## Instructions for the task
Rewrite the cadaveric study abstract from "Aim: The aim" up to and including "cleaned and photographed.", putting "upper extremities" in place of "upper limbs".

## Document segment
————

Cadaveric Study of Berretini Communications in North Indian Population AC07-AC09
Dr. Neelamjit Kaur,
1083, Phase 9, Mohali, Punjab, India.
Introduction: Intercommunication between peripheral nerves deserves special attention in view of their clinical significance. Superficial palmar communication between the median nerve and ulnar nerve is referred to as Berrettini Anastomosis. The presence or absence of this communicating branch varies between individuals. Earlier, incidence of Berretini communication reported varied significantly (4-94%).
Aim: The aim of this study was to find out the frequency with which Berretini communication is found in North Indians.
Materials and Methods: The present study was conducted on 60 upper limbs of 30 cadavers at the Government Medical College, Amritsar. The whole course of the median nerve and the ulnar nerve was exposed. Communicating rami in the hand were identified, cleaned and photographed.
Results: In all the six (10%) variant limbs, the communicating branch originated from lateral common palmar digital branch of ulnar nerve and joined medial common palmar digital branch of median nerve. Single communication with oblique course was seen in all the variants. Further, its ontogeny and clinical implications have been discussed in detail.

————

(Records excerpted from a collection)
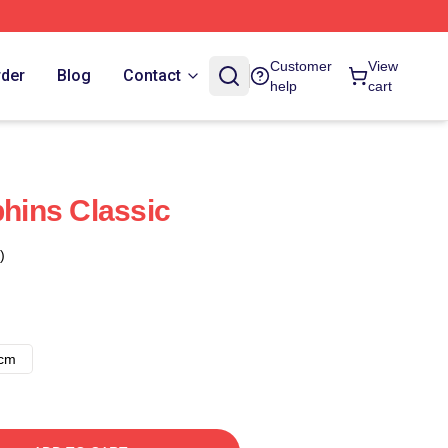
Customer
View
rder
Blog
Contact
help
cart
phins Classic
)
8cm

————

## Task response
Aim: The aim of this study was to find out the frequency with which Berretini communication is found in North Indians.
Materials and Methods: The present study was conducted on 60 upper extremities of 30 cadavers at the Government Medical College, Amritsar. The whole course of the median nerve and the ulnar nerve was exposed. Communicating rami in the hand were identified, cleaned and photographed.